Actually, here is a very cogent statement by Connie Imboden, not unrelated to a “Commentary” for a College Board portfolio:

“These images are seen through the camera, they are not manipulated in the darkroom or computer. I am often amazed at the shapes and forms that have appeared in my work. My intention has always been to explore the body, not to alter it. I want to find the camera angle from which the forms can be the most that they can be – whatever that is. If it is a grace to the limbs, then I want the angle from which that grace becomes the absolute most it can be at that moment. And so it leads me on, to explore angles, space, reflections, and light. I strive to make forms make sense visually and trust that the metaphor, the poetry, will follow.”

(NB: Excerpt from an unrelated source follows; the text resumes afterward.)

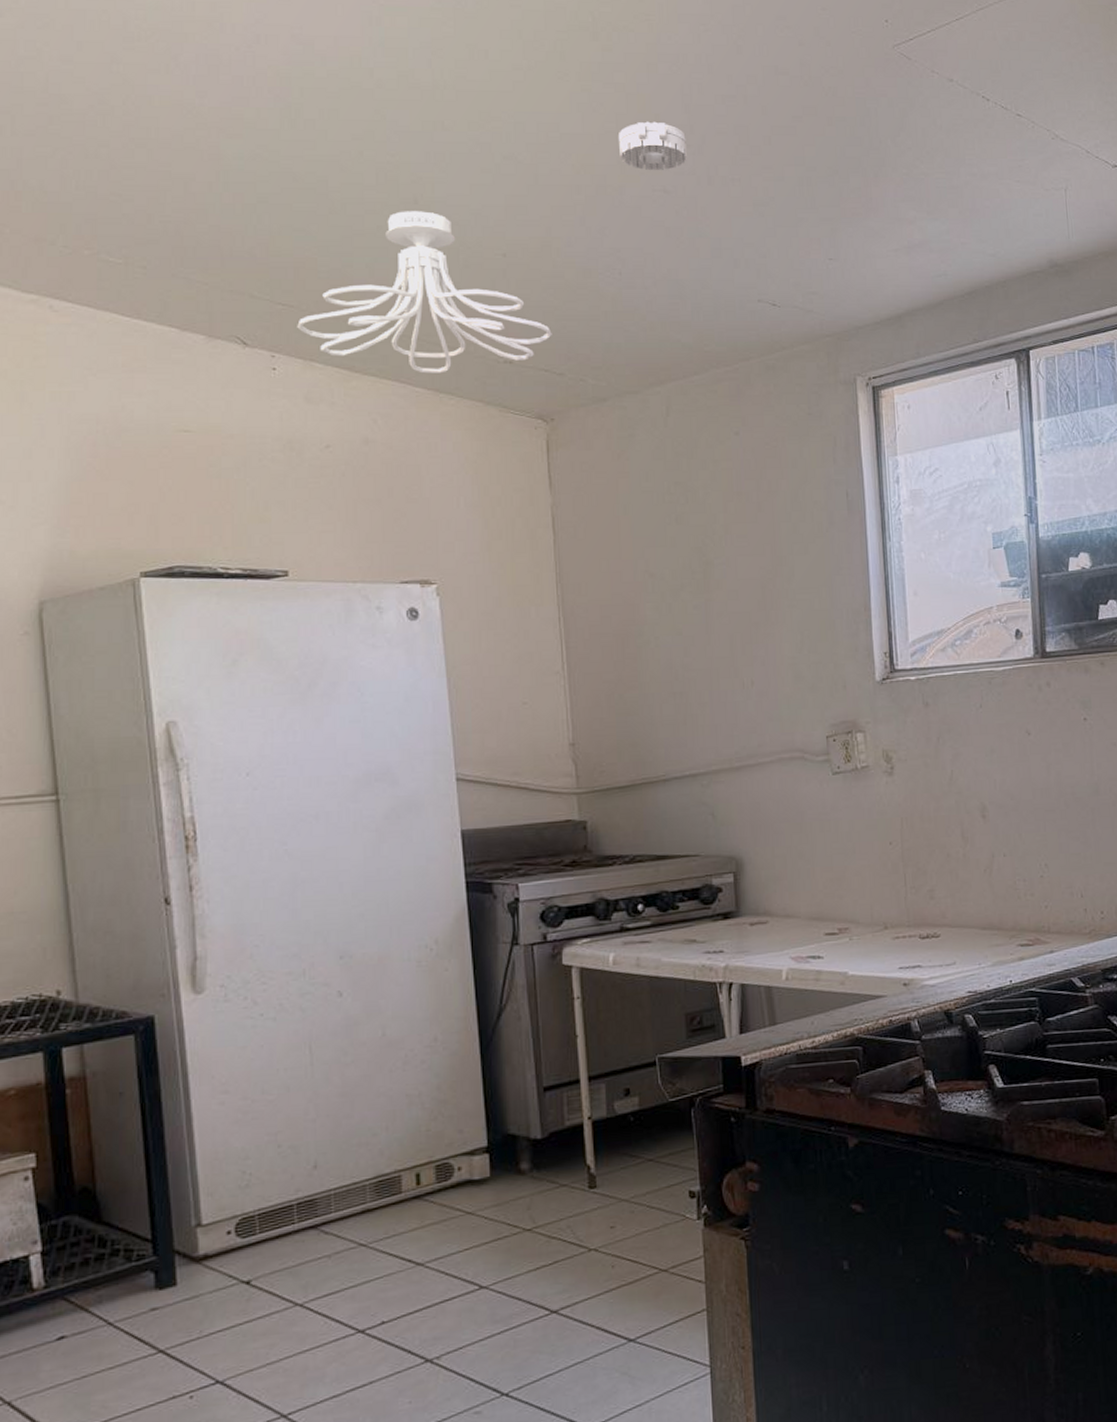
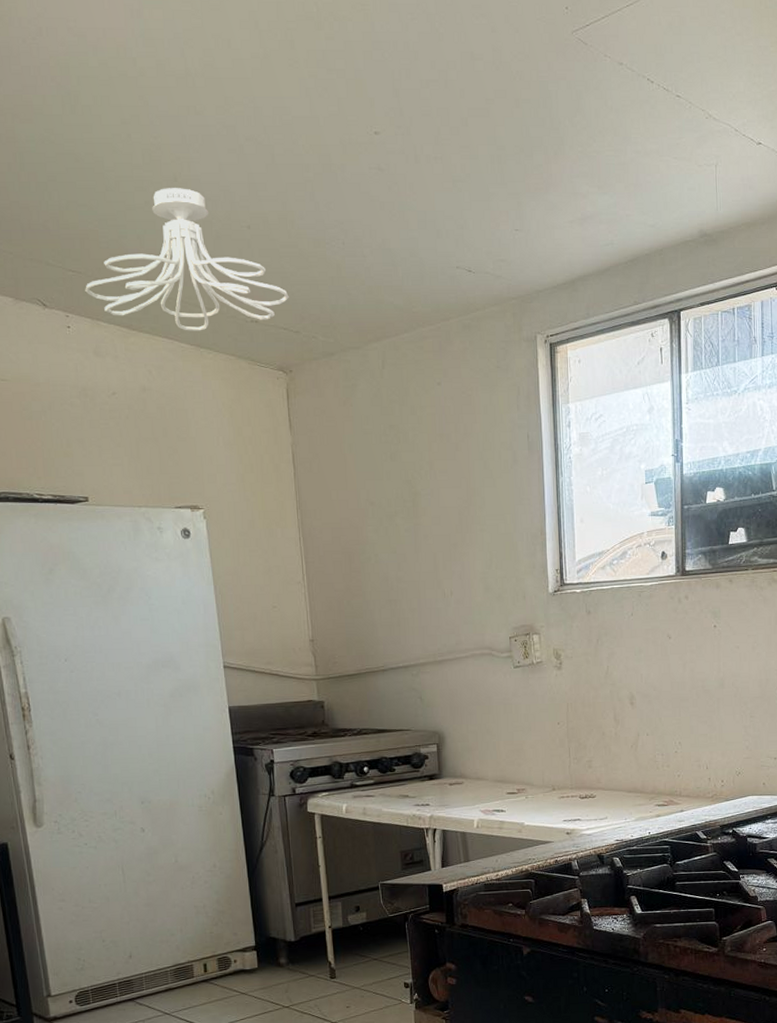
smoke detector: present [617,121,687,171] -> none [339,105,397,151]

More W. o’ W. from John Szarkowski

“It is often thought (by non-photographers) that documentary photography records something that was evident before the photograph was made, but in fact good photographs are the product of discoveries made within the process of photographing.”

“When the photographers are sharp-eyed and clear-minded their pictures can seem to describe the very flavor of the moment—the fulcrum on which the present changes to the past.”